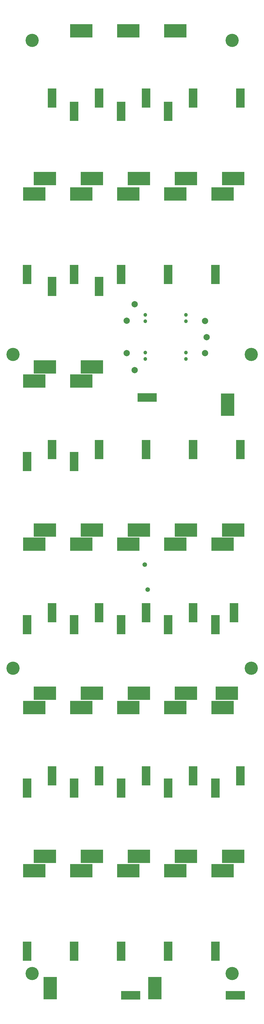
<source format=gts>
%FSLAX44Y44*%
%MOMM*%
G71*
G01*
G75*
G04 Layer_Color=8388736*
%ADD10R,2.5000X6.0000*%
%ADD11R,6.9850X4.0000*%
%ADD12R,6.0000X2.5000*%
%ADD13R,4.0000X6.9850*%
%ADD14C,0.2540*%
%ADD15C,1.0000*%
%ADD16C,4.0000*%
%ADD17C,1.8000*%
%ADD18C,1.0000*%
%ADD19C,1.2700*%
%ADD20R,1.0200X3.8000*%
%ADD21R,1.2192X0.8128*%
%ADD22R,0.3556X0.7620*%
%ADD23R,0.7620X0.3556*%
%ADD24R,2.7940X2.7940*%
%ADD25R,2.7032X6.2032*%
%ADD26R,7.1882X4.2032*%
%ADD27R,6.2032X2.7032*%
%ADD28R,4.2032X7.1882*%
%ADD29C,4.2032*%
%ADD30C,2.0032*%
%ADD31C,1.2032*%
%ADD32C,1.4732*%
D25*
X525240Y2874220D02*
D03*
X375240D02*
D03*
X225240D02*
D03*
X154760Y2916780D02*
D03*
X304760D02*
D03*
X454760D02*
D03*
X604760D02*
D03*
X754760D02*
D03*
X675240Y2354220D02*
D03*
X525240D02*
D03*
X375240D02*
D03*
X225240D02*
D03*
X75240D02*
D03*
X154760Y2316780D02*
D03*
X304760D02*
D03*
X225240Y1758220D02*
D03*
X75240D02*
D03*
X154760Y1796780D02*
D03*
X304760D02*
D03*
X454760D02*
D03*
X604760D02*
D03*
X754760D02*
D03*
X675240Y1238220D02*
D03*
X525240D02*
D03*
X375240D02*
D03*
X225240D02*
D03*
X75240D02*
D03*
X154760Y1276780D02*
D03*
X304760D02*
D03*
X454760D02*
D03*
X604760D02*
D03*
X734760D02*
D03*
X675240Y718220D02*
D03*
X525240D02*
D03*
X375240D02*
D03*
X225240D02*
D03*
X75240D02*
D03*
X154760Y756780D02*
D03*
X304760D02*
D03*
X454760D02*
D03*
X604760D02*
D03*
X754760D02*
D03*
X675240Y198220D02*
D03*
X525240D02*
D03*
X375240D02*
D03*
X225240D02*
D03*
X75240D02*
D03*
D26*
X548100Y3130760D02*
D03*
X398100D02*
D03*
X248100D02*
D03*
X131900Y2660240D02*
D03*
X281900D02*
D03*
X431900D02*
D03*
X581900D02*
D03*
X731900D02*
D03*
X698100Y2610760D02*
D03*
X548100D02*
D03*
X398100D02*
D03*
X248100D02*
D03*
X98100D02*
D03*
X131900Y2060240D02*
D03*
X281900D02*
D03*
X248100Y2014760D02*
D03*
X98100D02*
D03*
X131900Y1540240D02*
D03*
X281900D02*
D03*
X431900D02*
D03*
X581900D02*
D03*
X731900D02*
D03*
X698100Y1494760D02*
D03*
X548100D02*
D03*
X398100D02*
D03*
X248100D02*
D03*
X98100D02*
D03*
X131900Y1020240D02*
D03*
X281900D02*
D03*
X431900D02*
D03*
X581900D02*
D03*
X711900D02*
D03*
X698100Y974760D02*
D03*
X548100D02*
D03*
X398100D02*
D03*
X248100D02*
D03*
X98100D02*
D03*
X131900Y500240D02*
D03*
X281900D02*
D03*
X431900D02*
D03*
X581900D02*
D03*
X731900D02*
D03*
X698100Y454760D02*
D03*
X548100D02*
D03*
X398100D02*
D03*
X248100D02*
D03*
X98100D02*
D03*
D27*
X458220Y1962760D02*
D03*
X405780Y57240D02*
D03*
X738780D02*
D03*
D28*
X714760Y1939900D02*
D03*
X149240Y80100D02*
D03*
X482240D02*
D03*
D29*
X30000Y2100000D02*
D03*
X91000Y3100000D02*
D03*
X729000D02*
D03*
X790000Y2100000D02*
D03*
Y1100000D02*
D03*
X729000Y126500D02*
D03*
X91000D02*
D03*
X30000Y1100000D02*
D03*
D30*
X392796Y2206906D02*
D03*
X417856Y2259643D02*
D03*
X642526Y2205997D02*
D03*
X647232Y2154997D02*
D03*
X642526Y2103997D02*
D03*
X417856Y2049420D02*
D03*
X392760Y2103903D02*
D03*
D31*
X451951Y2105875D02*
D03*
Y2225875D02*
D03*
X581951Y2105875D02*
D03*
Y2225873D02*
D03*
Y2205119D02*
D03*
Y2085119D02*
D03*
X451951Y2205119D02*
D03*
Y2085119D02*
D03*
D32*
X460000Y1350000D02*
D03*
X450000Y1430000D02*
D03*
M02*

</source>
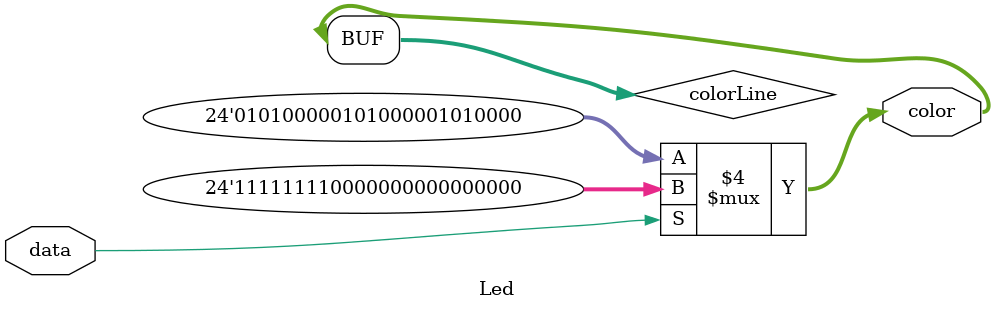
<source format=v>
module Led(color, data);
	output [23:0]color;
	input data;

	reg [23:0]colorLine;

	assign color = colorLine;
	
	always @(*)
	begin
		if (data == 0)
		begin
			colorLine = (80 << 16) | (80 << 8) | 80;
		end
		else
		begin
			colorLine = (255 << 16) | (0 << 8) | 0;
		end
	end
	
endmodule
</source>
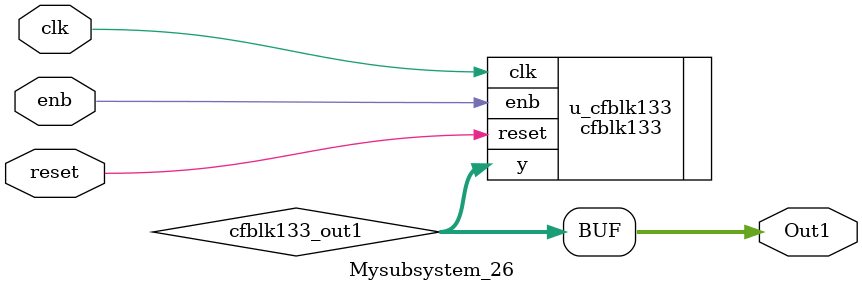
<source format=v>



`timescale 1 ns / 1 ns

module Mysubsystem_26
          (clk,
           reset,
           enb,
           Out1);


  input   clk;
  input   reset;
  input   enb;
  output  [7:0] Out1;  // uint8


  wire [7:0] cfblk133_out1;  // uint8


  cfblk133 u_cfblk133 (.clk(clk),
                       .reset(reset),
                       .enb(enb),
                       .y(cfblk133_out1)  // uint8
                       );

  assign Out1 = cfblk133_out1;

endmodule  // Mysubsystem_26


</source>
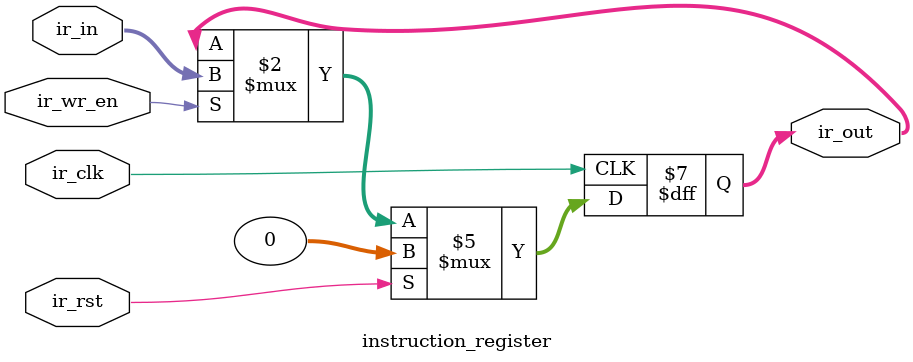
<source format=v>
`timescale 1ns / 1ps


module instruction_register(ir_in, ir_out, ir_wr_en, ir_rst, ir_clk);
 input wire [31:0] ir_in;
 input wire ir_wr_en, ir_clk, ir_rst;
 output reg [31:0] ir_out;
 
 always @(posedge ir_clk) begin
  if(ir_rst) ir_out <= 32'b0;
  else begin
  if(ir_wr_en) ir_out <= ir_in;
  end
 end
endmodule

</source>
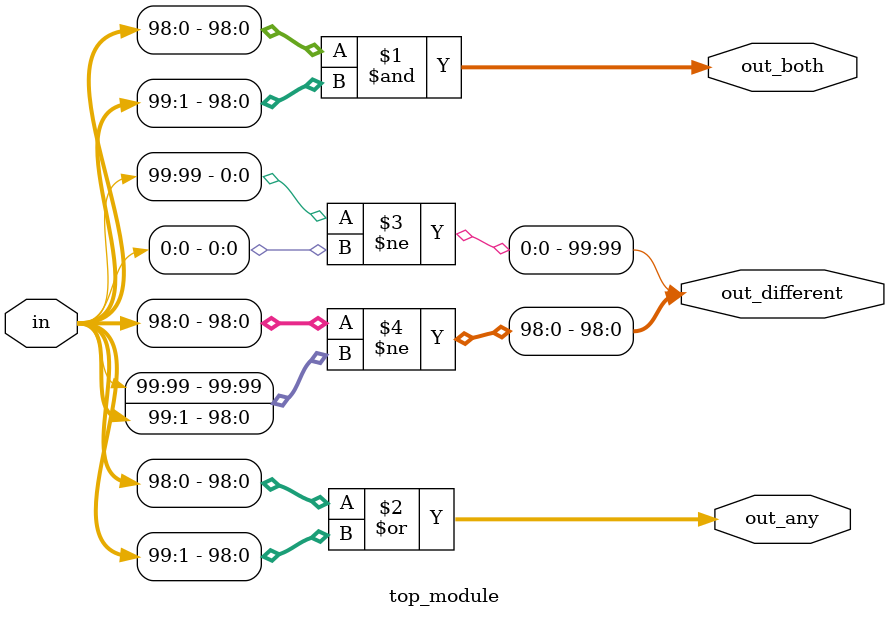
<source format=sv>
module top_module (
	input [99:0] in,
	output [98:0] out_both,
	output [99:1] out_any,
	output [99:0] out_different
);

	// Logic for out_both
	assign out_both[98:0] = in[98:0] & in[99:1];

	// Logic for out_any
	assign out_any[99:1] = in[98:0] | in[99:1];

	// Logic for out_different
	assign out_different[99] = (in[99] != in[0]);
	assign out_different[98:0] = (in[98:0] != {in[99], in[99:1]});

endmodule

</source>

_EXERCISE AIM_
Pictures do not belong in the copy. Please reproduce the entries above exactly otherwise.

_SOLUTION FOR THIS TASK_
<source format=gts>
%FSLAX44Y44*%
%MOMM*%
G71*
G01*
G75*
G04 Layer_Color=8388736*
%ADD10R,2.5000X6.0000*%
%ADD11R,6.9850X4.0000*%
%ADD12R,6.0000X2.5000*%
%ADD13R,4.0000X6.9850*%
%ADD14C,0.2540*%
%ADD15C,1.0000*%
%ADD16C,4.0000*%
%ADD17C,1.8000*%
%ADD18C,1.0000*%
%ADD19C,1.2700*%
%ADD20R,1.0200X3.8000*%
%ADD21R,1.2192X0.8128*%
%ADD22R,0.3556X0.7620*%
%ADD23R,0.7620X0.3556*%
%ADD24R,2.7940X2.7940*%
%ADD25R,2.7032X6.2032*%
%ADD26R,7.1882X4.2032*%
%ADD27R,6.2032X2.7032*%
%ADD28R,4.2032X7.1882*%
%ADD29C,4.2032*%
%ADD30C,2.0032*%
%ADD31C,1.2032*%
%ADD32C,1.4732*%
D25*
X525240Y2874220D02*
D03*
X375240D02*
D03*
X225240D02*
D03*
X154760Y2916780D02*
D03*
X304760D02*
D03*
X454760D02*
D03*
X604760D02*
D03*
X754760D02*
D03*
X675240Y2354220D02*
D03*
X525240D02*
D03*
X375240D02*
D03*
X225240D02*
D03*
X75240D02*
D03*
X154760Y2316780D02*
D03*
X304760D02*
D03*
X225240Y1758220D02*
D03*
X75240D02*
D03*
X154760Y1796780D02*
D03*
X304760D02*
D03*
X454760D02*
D03*
X604760D02*
D03*
X754760D02*
D03*
X675240Y1238220D02*
D03*
X525240D02*
D03*
X375240D02*
D03*
X225240D02*
D03*
X75240D02*
D03*
X154760Y1276780D02*
D03*
X304760D02*
D03*
X454760D02*
D03*
X604760D02*
D03*
X734760D02*
D03*
X675240Y718220D02*
D03*
X525240D02*
D03*
X375240D02*
D03*
X225240D02*
D03*
X75240D02*
D03*
X154760Y756780D02*
D03*
X304760D02*
D03*
X454760D02*
D03*
X604760D02*
D03*
X754760D02*
D03*
X675240Y198220D02*
D03*
X525240D02*
D03*
X375240D02*
D03*
X225240D02*
D03*
X75240D02*
D03*
D26*
X548100Y3130760D02*
D03*
X398100D02*
D03*
X248100D02*
D03*
X131900Y2660240D02*
D03*
X281900D02*
D03*
X431900D02*
D03*
X581900D02*
D03*
X731900D02*
D03*
X698100Y2610760D02*
D03*
X548100D02*
D03*
X398100D02*
D03*
X248100D02*
D03*
X98100D02*
D03*
X131900Y2060240D02*
D03*
X281900D02*
D03*
X248100Y2014760D02*
D03*
X98100D02*
D03*
X131900Y1540240D02*
D03*
X281900D02*
D03*
X431900D02*
D03*
X581900D02*
D03*
X731900D02*
D03*
X698100Y1494760D02*
D03*
X548100D02*
D03*
X398100D02*
D03*
X248100D02*
D03*
X98100D02*
D03*
X131900Y1020240D02*
D03*
X281900D02*
D03*
X431900D02*
D03*
X581900D02*
D03*
X711900D02*
D03*
X698100Y974760D02*
D03*
X548100D02*
D03*
X398100D02*
D03*
X248100D02*
D03*
X98100D02*
D03*
X131900Y500240D02*
D03*
X281900D02*
D03*
X431900D02*
D03*
X581900D02*
D03*
X731900D02*
D03*
X698100Y454760D02*
D03*
X548100D02*
D03*
X398100D02*
D03*
X248100D02*
D03*
X98100D02*
D03*
D27*
X458220Y1962760D02*
D03*
X405780Y57240D02*
D03*
X738780D02*
D03*
D28*
X714760Y1939900D02*
D03*
X149240Y80100D02*
D03*
X482240D02*
D03*
D29*
X30000Y2100000D02*
D03*
X91000Y3100000D02*
D03*
X729000D02*
D03*
X790000Y2100000D02*
D03*
Y1100000D02*
D03*
X729000Y126500D02*
D03*
X91000D02*
D03*
X30000Y1100000D02*
D03*
D30*
X392796Y2206906D02*
D03*
X417856Y2259643D02*
D03*
X642526Y2205997D02*
D03*
X647232Y2154997D02*
D03*
X642526Y2103997D02*
D03*
X417856Y2049420D02*
D03*
X392760Y2103903D02*
D03*
D31*
X451951Y2105875D02*
D03*
Y2225875D02*
D03*
X581951Y2105875D02*
D03*
Y2225873D02*
D03*
Y2205119D02*
D03*
Y2085119D02*
D03*
X451951Y2205119D02*
D03*
Y2085119D02*
D03*
D32*
X460000Y1350000D02*
D03*
X450000Y1430000D02*
D03*
M02*

</source>
<source format=v>
module Led(color, data);
	output [23:0]color;
	input data;

	reg [23:0]colorLine;

	assign color = colorLine;
	
	always @(*)
	begin
		if (data == 0)
		begin
			colorLine = (80 << 16) | (80 << 8) | 80;
		end
		else
		begin
			colorLine = (255 << 16) | (0 << 8) | 0;
		end
	end
	
endmodule
</source>
<source format=v>



`timescale 1 ns / 1 ns

module Mysubsystem_26
          (clk,
           reset,
           enb,
           Out1);


  input   clk;
  input   reset;
  input   enb;
  output  [7:0] Out1;  // uint8


  wire [7:0] cfblk133_out1;  // uint8


  cfblk133 u_cfblk133 (.clk(clk),
                       .reset(reset),
                       .enb(enb),
                       .y(cfblk133_out1)  // uint8
                       );

  assign Out1 = cfblk133_out1;

endmodule  // Mysubsystem_26


</source>
<source format=v>
`timescale 1ns / 1ps


module instruction_register(ir_in, ir_out, ir_wr_en, ir_rst, ir_clk);
 input wire [31:0] ir_in;
 input wire ir_wr_en, ir_clk, ir_rst;
 output reg [31:0] ir_out;
 
 always @(posedge ir_clk) begin
  if(ir_rst) ir_out <= 32'b0;
  else begin
  if(ir_wr_en) ir_out <= ir_in;
  end
 end
endmodule

</source>
<source format=sv>
module top_module (
	input [99:0] in,
	output [98:0] out_both,
	output [99:1] out_any,
	output [99:0] out_different
);

	// Logic for out_both
	assign out_both[98:0] = in[98:0] & in[99:1];

	// Logic for out_any
	assign out_any[99:1] = in[98:0] | in[99:1];

	// Logic for out_different
	assign out_different[99] = (in[99] != in[0]);
	assign out_different[98:0] = (in[98:0] != {in[99], in[99:1]});

endmodule

</source>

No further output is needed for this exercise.